- _PROBLEM_:
From the records below, copy the lines that include "LIST".

- _INFORMATION_:
----------

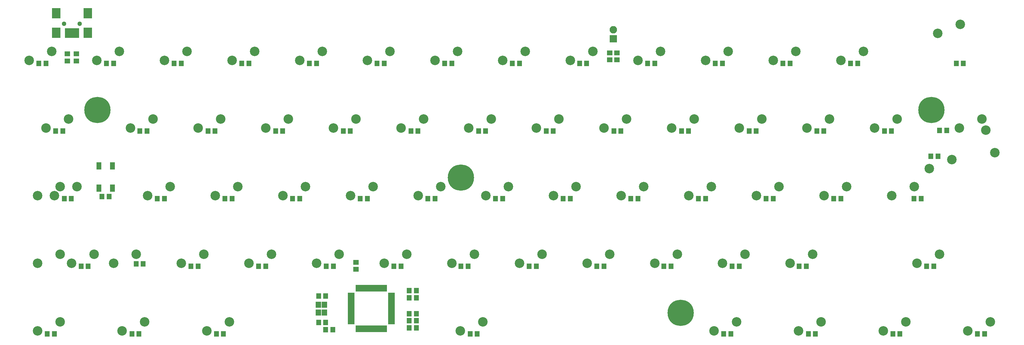
<source format=gbs>
G04 #@! TF.FileFunction,Soldermask,Bot*
%FSLAX46Y46*%
G04 Gerber Fmt 4.6, Leading zero omitted, Abs format (unit mm)*
G04 Created by KiCad (PCBNEW 4.0.5+dfsg1-4) date Mon Mar 26 17:59:26 2018*
%MOMM*%
%LPD*%
G01*
G04 APERTURE LIST*
%ADD10C,0.100000*%
%ADD11R,1.400000X1.650000*%
%ADD12C,2.686000*%
%ADD13R,0.950000X1.900000*%
%ADD14R,1.900000X0.950000*%
%ADD15R,0.900000X2.700000*%
%ADD16R,2.400000X2.900000*%
%ADD17C,1.300000*%
%ADD18R,1.400000X2.100000*%
%ADD19C,7.400000*%
%ADD20R,2.100000X2.100000*%
%ADD21O,2.100000X2.100000*%
%ADD22R,1.650000X1.400000*%
%ADD23R,1.600000X1.800000*%
G04 APERTURE END LIST*
D10*
D11*
X290321875Y-115490625D03*
X288321875Y-115490625D03*
D12*
X59372500Y-114617500D03*
X65722500Y-112077500D03*
D11*
X67675000Y-114862500D03*
X65675000Y-114862500D03*
D12*
X78422500Y-114617500D03*
X84772500Y-112077500D03*
D11*
X83153125Y-115490625D03*
X81153125Y-115490625D03*
D12*
X97472500Y-114617500D03*
X103822500Y-112077500D03*
D11*
X102203125Y-115490625D03*
X100203125Y-115490625D03*
D12*
X40322500Y-76517500D03*
X46672500Y-73977500D03*
X54610000Y-57467500D03*
X60960000Y-54927500D03*
X157003750Y-133667500D03*
X163353750Y-131127500D03*
D13*
X135906250Y-133096875D03*
X135106250Y-133096875D03*
X134306250Y-133096875D03*
X133506250Y-133096875D03*
X132706250Y-133096875D03*
X131906250Y-133096875D03*
X131106250Y-133096875D03*
X130306250Y-133096875D03*
X129506250Y-133096875D03*
X128706250Y-133096875D03*
X127906250Y-133096875D03*
D14*
X126206250Y-131396875D03*
X126206250Y-130596875D03*
X126206250Y-129796875D03*
X126206250Y-128996875D03*
X126206250Y-128196875D03*
X126206250Y-127396875D03*
X126206250Y-126596875D03*
X126206250Y-125796875D03*
X126206250Y-124996875D03*
X126206250Y-124196875D03*
X126206250Y-123396875D03*
D13*
X127906250Y-121696875D03*
X128706250Y-121696875D03*
X129506250Y-121696875D03*
X130306250Y-121696875D03*
X131106250Y-121696875D03*
X131906250Y-121696875D03*
X132706250Y-121696875D03*
X133506250Y-121696875D03*
X134306250Y-121696875D03*
X135106250Y-121696875D03*
X135906250Y-121696875D03*
D14*
X137606250Y-123396875D03*
X137606250Y-124196875D03*
X137606250Y-124996875D03*
X137606250Y-125796875D03*
X137606250Y-126596875D03*
X137606250Y-127396875D03*
X137606250Y-128196875D03*
X137606250Y-128996875D03*
X137606250Y-129796875D03*
X137606250Y-130596875D03*
X137606250Y-131396875D03*
D12*
X85566250Y-133667500D03*
X91916250Y-131127500D03*
X168910000Y-57467500D03*
X175260000Y-54927500D03*
X73660000Y-57467500D03*
X80010000Y-54927500D03*
X35560000Y-57467500D03*
X41910000Y-54927500D03*
X226060000Y-57467500D03*
X232410000Y-54927500D03*
X245110000Y-57467500D03*
X251460000Y-54927500D03*
X264160000Y-57467500D03*
X270510000Y-54927500D03*
X297815000Y-47307500D03*
X291465000Y-49847500D03*
X235585000Y-76517500D03*
X241935000Y-73977500D03*
X254635000Y-76517500D03*
X260985000Y-73977500D03*
X273685000Y-76517500D03*
X280035000Y-73977500D03*
X297497500Y-76517500D03*
X303847500Y-73977500D03*
X240347500Y-95567500D03*
X246697500Y-93027500D03*
X259397500Y-95567500D03*
X265747500Y-93027500D03*
X92710000Y-57467500D03*
X99060000Y-54927500D03*
X230822500Y-114617500D03*
X237172500Y-112077500D03*
X111760000Y-57467500D03*
X118110000Y-54927500D03*
X130810000Y-57467500D03*
X137160000Y-54927500D03*
X149860000Y-57467500D03*
X156210000Y-54927500D03*
X187960000Y-57467500D03*
X194310000Y-54927500D03*
X207010000Y-57467500D03*
X213360000Y-54927500D03*
X64135000Y-76517500D03*
X70485000Y-73977500D03*
X83185000Y-76517500D03*
X89535000Y-73977500D03*
X102235000Y-76517500D03*
X108585000Y-73977500D03*
X121285000Y-76517500D03*
X127635000Y-73977500D03*
X140335000Y-76517500D03*
X146685000Y-73977500D03*
X159385000Y-76517500D03*
X165735000Y-73977500D03*
X178435000Y-76517500D03*
X184785000Y-73977500D03*
X197485000Y-76517500D03*
X203835000Y-73977500D03*
X216535000Y-76517500D03*
X222885000Y-73977500D03*
X42703750Y-95567500D03*
X49053750Y-93027500D03*
X68897500Y-95567500D03*
X75247500Y-93027500D03*
X87947500Y-95567500D03*
X94297500Y-93027500D03*
X106997500Y-95567500D03*
X113347500Y-93027500D03*
X126047500Y-95567500D03*
X132397500Y-93027500D03*
X145097500Y-95567500D03*
X151447500Y-93027500D03*
X164147500Y-95567500D03*
X170497500Y-93027500D03*
X183197500Y-95567500D03*
X189547500Y-93027500D03*
X202247500Y-95567500D03*
X208597500Y-93027500D03*
X221297500Y-95567500D03*
X227647500Y-93027500D03*
X116522500Y-114617500D03*
X122872500Y-112077500D03*
X135572500Y-114617500D03*
X141922500Y-112077500D03*
X154622500Y-114617500D03*
X160972500Y-112077500D03*
X173672500Y-114617500D03*
X180022500Y-112077500D03*
X192722500Y-114617500D03*
X199072500Y-112077500D03*
X211772500Y-114617500D03*
X218122500Y-112077500D03*
X37941250Y-133667500D03*
X44291250Y-131127500D03*
X61753750Y-133667500D03*
X68103750Y-131127500D03*
D15*
X46025000Y-49800000D03*
X46825000Y-49800000D03*
X47625000Y-49800000D03*
X48425000Y-49800000D03*
X49225000Y-49800000D03*
D16*
X43175000Y-49700000D03*
X43175000Y-44200000D03*
X52075000Y-49700000D03*
X52075000Y-44200000D03*
D17*
X45425000Y-47200000D03*
X49825000Y-47200000D03*
D18*
X55175000Y-87212500D03*
X55175000Y-93512500D03*
X58975000Y-87212500D03*
X58975000Y-93512500D03*
D19*
X54768750Y-71437500D03*
X157162500Y-90487500D03*
X289622500Y-71437500D03*
X219075000Y-128587500D03*
D12*
X276066250Y-133667500D03*
X282416250Y-131127500D03*
X299878750Y-133667500D03*
X306228750Y-131127500D03*
X47466250Y-114617500D03*
X53816250Y-112077500D03*
X228441250Y-133667500D03*
X234791250Y-131127500D03*
X252253750Y-133667500D03*
X258603750Y-131127500D03*
D20*
X200075000Y-51402500D03*
D21*
X200075000Y-48862500D03*
D11*
X117075000Y-123862500D03*
X119075000Y-123862500D03*
X117075000Y-131362500D03*
X119075000Y-131362500D03*
X142575000Y-124362500D03*
X144575000Y-124362500D03*
X142575000Y-128862500D03*
X144575000Y-128862500D03*
D22*
X127575000Y-116362500D03*
X127575000Y-114362500D03*
D11*
X121075000Y-133362500D03*
X119075000Y-133362500D03*
X142575000Y-130862500D03*
X144575000Y-130862500D03*
X142575000Y-132862500D03*
X144575000Y-132862500D03*
D22*
X201075000Y-55362500D03*
X201075000Y-57362500D03*
D23*
X117021875Y-128496875D03*
X117021875Y-126296875D03*
X118721875Y-126296875D03*
X118721875Y-128496875D03*
D22*
X48869600Y-55631840D03*
X48869600Y-57631840D03*
X46296580Y-57631840D03*
X46296580Y-55631840D03*
D11*
X56075000Y-95862500D03*
X58075000Y-95862500D03*
X142575000Y-122362500D03*
X144575000Y-122362500D03*
D22*
X199075000Y-57362500D03*
X199075000Y-55362500D03*
D11*
X40290625Y-58340625D03*
X38290625Y-58340625D03*
X230790625Y-58340625D03*
X228790625Y-58340625D03*
X249840625Y-58340625D03*
X247840625Y-58340625D03*
X268890625Y-58340625D03*
X266890625Y-58340625D03*
X298656250Y-58340625D03*
X296656250Y-58340625D03*
X59340625Y-58340625D03*
X57340625Y-58340625D03*
X240315625Y-77390625D03*
X238315625Y-77390625D03*
X259365625Y-77390625D03*
X257365625Y-77390625D03*
X278415625Y-77390625D03*
X276415625Y-77390625D03*
X291975000Y-77262500D03*
X293975000Y-77262500D03*
X78390625Y-58340625D03*
X76390625Y-58340625D03*
X245078125Y-96440625D03*
X243078125Y-96440625D03*
X264128125Y-96440625D03*
X262128125Y-96440625D03*
X286750000Y-96440625D03*
X284750000Y-96440625D03*
X97440625Y-58340625D03*
X95440625Y-58340625D03*
X235553125Y-115490625D03*
X233553125Y-115490625D03*
X254412500Y-115490625D03*
X252412500Y-115490625D03*
X116490625Y-58340625D03*
X114490625Y-58340625D03*
X280796875Y-134540625D03*
X278796875Y-134540625D03*
X304609375Y-134540625D03*
X302609375Y-134540625D03*
X135540625Y-58340625D03*
X133540625Y-58340625D03*
X154590625Y-58340625D03*
X152590625Y-58340625D03*
X173640625Y-58340625D03*
X171640625Y-58340625D03*
X192575000Y-58340625D03*
X190575000Y-58340625D03*
X211740625Y-58340625D03*
X209740625Y-58340625D03*
X45053125Y-77390625D03*
X43053125Y-77390625D03*
X68725000Y-77390625D03*
X66725000Y-77390625D03*
X87915625Y-77390625D03*
X85915625Y-77390625D03*
X106965625Y-77390625D03*
X104965625Y-77390625D03*
X126015625Y-77390625D03*
X124015625Y-77390625D03*
X145065625Y-77390625D03*
X143065625Y-77390625D03*
X164115625Y-77390625D03*
X162115625Y-77390625D03*
X183165625Y-77390625D03*
X181165625Y-77390625D03*
X202215625Y-77390625D03*
X200215625Y-77390625D03*
X221265625Y-77390625D03*
X219265625Y-77390625D03*
X47434375Y-96440625D03*
X45434375Y-96440625D03*
X73628125Y-96440625D03*
X71628125Y-96440625D03*
X92678125Y-96440625D03*
X90678125Y-96440625D03*
X111728125Y-96440625D03*
X109728125Y-96440625D03*
X130778125Y-96440625D03*
X128778125Y-96440625D03*
X149828125Y-96440625D03*
X147828125Y-96440625D03*
X168878125Y-96440625D03*
X166878125Y-96440625D03*
X187928125Y-96440625D03*
X185928125Y-96440625D03*
X206978125Y-96440625D03*
X204978125Y-96440625D03*
X226028125Y-96440625D03*
X224028125Y-96440625D03*
X52196875Y-115490625D03*
X50196875Y-115490625D03*
X121253125Y-115490625D03*
X119253125Y-115490625D03*
X140303125Y-115490625D03*
X138303125Y-115490625D03*
X159162500Y-115490625D03*
X157162500Y-115490625D03*
X178403125Y-115490625D03*
X176403125Y-115490625D03*
X197453125Y-115490625D03*
X195453125Y-115490625D03*
X216312500Y-115490625D03*
X214312500Y-115490625D03*
X42671875Y-134540625D03*
X40671875Y-134540625D03*
X66484375Y-134540625D03*
X64484375Y-134540625D03*
X90296875Y-134540625D03*
X88296875Y-134540625D03*
X161734375Y-134540625D03*
X159734375Y-134540625D03*
X233171875Y-134540625D03*
X231171875Y-134540625D03*
X256984375Y-134540625D03*
X254984375Y-134540625D03*
D12*
X37941250Y-95567500D03*
X44291250Y-93027500D03*
D11*
X289512500Y-84534375D03*
X291512500Y-84534375D03*
D12*
X278447500Y-95567500D03*
X284797500Y-93027500D03*
X307498750Y-83502500D03*
X304958750Y-77152500D03*
X295433750Y-85407500D03*
X289083750Y-87947500D03*
X285591250Y-114617500D03*
X291941250Y-112077500D03*
X37941250Y-114617500D03*
X44291250Y-112077500D03*
X249872500Y-114617500D03*
X256222500Y-112077500D03*
M02*

</source>
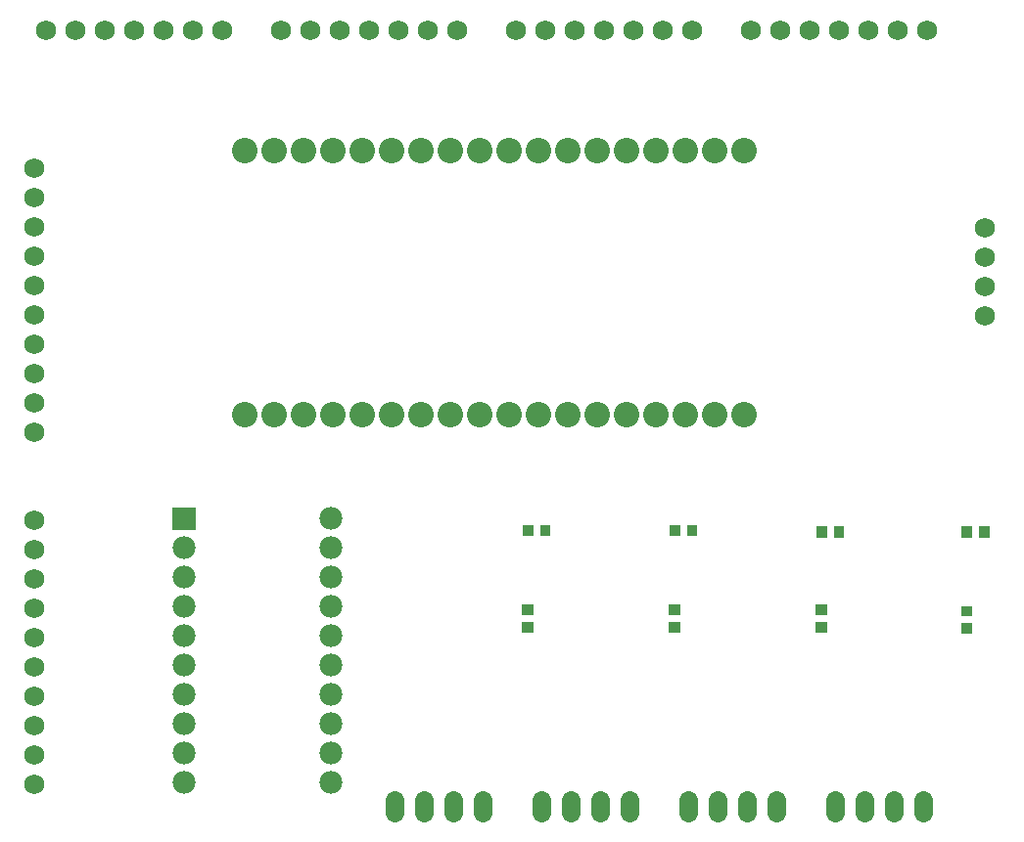
<source format=gts>
G04 Layer: TopSolderMaskLayer*
G04 EasyEDA v6.4.25, 2021-11-04T19:40:49--3:00*
G04 bceacf3c99fb4bb2a8aa43b2ed6fd2bc,9d8cb5f435b04c98b99c45f15073e7be,10*
G04 Gerber Generator version 0.2*
G04 Scale: 100 percent, Rotated: No, Reflected: No *
G04 Dimensions in millimeters *
G04 leading zeros omitted , absolute positions ,4 integer and 5 decimal *
%FSLAX45Y45*%
%MOMM*%

%ADD22C,1.6027*%
%ADD23C,1.9812*%
%ADD25C,1.7272*%
%ADD26C,2.2032*%

%LPD*%
D22*
X8458200Y109093D02*
G01*
X8458200Y221106D01*
X8712200Y109093D02*
G01*
X8712200Y221106D01*
X8966200Y109093D02*
G01*
X8966200Y221106D01*
X9220200Y109093D02*
G01*
X9220200Y221106D01*
X9728200Y109093D02*
G01*
X9728200Y221106D01*
X9982200Y109093D02*
G01*
X9982200Y221106D01*
X10236200Y109093D02*
G01*
X10236200Y221106D01*
X10490200Y109093D02*
G01*
X10490200Y221106D01*
X10998200Y109093D02*
G01*
X10998200Y221106D01*
X11252200Y109093D02*
G01*
X11252200Y221106D01*
X11506200Y109093D02*
G01*
X11506200Y221106D01*
X11760200Y109093D02*
G01*
X11760200Y221106D01*
X12268200Y109093D02*
G01*
X12268200Y221106D01*
X12522200Y109093D02*
G01*
X12522200Y221106D01*
X12776200Y109093D02*
G01*
X12776200Y221106D01*
X13030200Y109093D02*
G01*
X13030200Y221106D01*
D23*
G01*
X6642100Y1130300D03*
G01*
X6642100Y876300D03*
G01*
X6642100Y622300D03*
G01*
X6642100Y368300D03*
G01*
X6642100Y1384300D03*
G01*
X6642100Y2146300D03*
G01*
X6642100Y2400300D03*
G36*
X6543040Y2555239D02*
G01*
X6543040Y2753360D01*
X6741159Y2753360D01*
X6741159Y2555239D01*
G37*
G01*
X7912100Y368300D03*
G01*
X7912100Y622300D03*
G01*
X7912100Y876300D03*
G01*
X7912100Y1130300D03*
G01*
X7912100Y1384300D03*
G01*
X7912100Y1638300D03*
G01*
X7912100Y1892300D03*
G01*
X7912100Y2146300D03*
G01*
X7912100Y2400300D03*
G01*
X7912100Y2654300D03*
G01*
X6642100Y1638300D03*
G01*
X6642100Y1892300D03*
D25*
G01*
X6972300Y6883400D03*
G01*
X6718300Y6883400D03*
G01*
X6210300Y6883400D03*
G01*
X6464300Y6883400D03*
G01*
X5448300Y6883400D03*
G01*
X5702300Y6883400D03*
G01*
X5956300Y6883400D03*
G01*
X13563600Y4406900D03*
G01*
X13563600Y4660900D03*
G01*
X13563600Y4914900D03*
G01*
X13563600Y5168900D03*
G01*
X5346700Y355600D03*
G01*
X5346700Y609600D03*
G01*
X5346700Y863600D03*
G01*
X5346700Y1117600D03*
G01*
X5346700Y1371600D03*
G01*
X5346700Y1625600D03*
G01*
X5346700Y1879600D03*
G01*
X5346700Y2133600D03*
G01*
X5346700Y2387600D03*
G01*
X5346700Y2641600D03*
G01*
X11036300Y6883400D03*
G01*
X10782300Y6883400D03*
G01*
X10274300Y6883400D03*
G01*
X10528300Y6883400D03*
G01*
X9512300Y6883400D03*
G01*
X9766300Y6883400D03*
G01*
X10020300Y6883400D03*
D26*
G01*
X11480800Y5842000D03*
G01*
X11226800Y5842000D03*
G01*
X10972800Y5842000D03*
G01*
X10718800Y5842000D03*
G01*
X10464800Y5842000D03*
G01*
X10210800Y5842000D03*
G01*
X9956800Y5842000D03*
G01*
X9702800Y5842000D03*
G01*
X9448800Y5842000D03*
G01*
X9194800Y5842000D03*
G01*
X8940800Y5842000D03*
G01*
X8686800Y5842000D03*
G01*
X8432800Y5842000D03*
G01*
X8178800Y5842000D03*
G01*
X7924800Y5842000D03*
G01*
X7670800Y5842000D03*
G01*
X7416800Y5842000D03*
G01*
X7162800Y5842000D03*
G01*
X7162800Y3556000D03*
G01*
X7416800Y3556000D03*
G01*
X7670800Y3556000D03*
G01*
X7924800Y3556000D03*
G01*
X8178800Y3556000D03*
G01*
X8432800Y3556000D03*
G01*
X8686800Y3556000D03*
G01*
X8940800Y3556000D03*
G01*
X9194800Y3556000D03*
G01*
X9448800Y3556000D03*
G01*
X9702800Y3556000D03*
G01*
X9956800Y3556000D03*
G01*
X10210800Y3556000D03*
G01*
X10464800Y3556000D03*
G01*
X10718800Y3556000D03*
G01*
X10972800Y3556000D03*
G01*
X11226800Y3556000D03*
G01*
X11480800Y3556000D03*
D25*
G01*
X9004300Y6883400D03*
G01*
X8750300Y6883400D03*
G01*
X8242300Y6883400D03*
G01*
X8496300Y6883400D03*
G01*
X7480300Y6883400D03*
G01*
X7734300Y6883400D03*
G01*
X7988300Y6883400D03*
G01*
X13068300Y6883400D03*
G01*
X12814300Y6883400D03*
G01*
X12306300Y6883400D03*
G01*
X12560300Y6883400D03*
G01*
X11544300Y6883400D03*
G01*
X11798300Y6883400D03*
G01*
X12052300Y6883400D03*
G01*
X5346700Y3403600D03*
G01*
X5346700Y3657600D03*
G01*
X5346700Y3911600D03*
G01*
X5346700Y4165600D03*
G01*
X5346700Y4419600D03*
G01*
X5346700Y4673600D03*
G01*
X5346700Y4927600D03*
G01*
X5346700Y5181600D03*
G01*
X5346700Y5435600D03*
G01*
X5346700Y5689600D03*
G36*
X9565640Y1820671D02*
G01*
X9565640Y1911350D01*
X9662159Y1911350D01*
X9662159Y1820671D01*
G37*
G36*
X9565640Y1670050D02*
G01*
X9565640Y1760728D01*
X9662159Y1760728D01*
X9662159Y1670050D01*
G37*
G36*
X9720072Y2504439D02*
G01*
X9720072Y2600960D01*
X9810750Y2600960D01*
X9810750Y2504439D01*
G37*
G36*
X9569450Y2504439D02*
G01*
X9569450Y2600960D01*
X9660127Y2600960D01*
X9660127Y2504439D01*
G37*
G36*
X10990072Y2504439D02*
G01*
X10990072Y2600960D01*
X11080750Y2600960D01*
X11080750Y2504439D01*
G37*
G36*
X10839450Y2504439D02*
G01*
X10839450Y2600960D01*
X10930127Y2600960D01*
X10930127Y2504439D01*
G37*
G36*
X10835640Y1820671D02*
G01*
X10835640Y1911350D01*
X10932159Y1911350D01*
X10932159Y1820671D01*
G37*
G36*
X10835640Y1670050D02*
G01*
X10835640Y1760728D01*
X10932159Y1760728D01*
X10932159Y1670050D01*
G37*
G36*
X13362940Y1657350D02*
G01*
X13362940Y1748028D01*
X13459459Y1748028D01*
X13459459Y1657350D01*
G37*
G36*
X13362940Y1807971D02*
G01*
X13362940Y1898650D01*
X13459459Y1898650D01*
X13459459Y1807971D01*
G37*
G36*
X13517372Y2491739D02*
G01*
X13517372Y2588260D01*
X13608050Y2588260D01*
X13608050Y2491739D01*
G37*
G36*
X13366750Y2491739D02*
G01*
X13366750Y2588260D01*
X13457427Y2588260D01*
X13457427Y2491739D01*
G37*
G36*
X12260072Y2491739D02*
G01*
X12260072Y2588260D01*
X12350750Y2588260D01*
X12350750Y2491739D01*
G37*
G36*
X12109450Y2491739D02*
G01*
X12109450Y2588260D01*
X12200127Y2588260D01*
X12200127Y2491739D01*
G37*
G36*
X12105640Y1670050D02*
G01*
X12105640Y1760728D01*
X12202159Y1760728D01*
X12202159Y1670050D01*
G37*
G36*
X12105640Y1820671D02*
G01*
X12105640Y1911350D01*
X12202159Y1911350D01*
X12202159Y1820671D01*
G37*
M02*

</source>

----------

- _ANSWER SECTION_:
G04 APERTURE LIST*
G04 APERTURE END LIST*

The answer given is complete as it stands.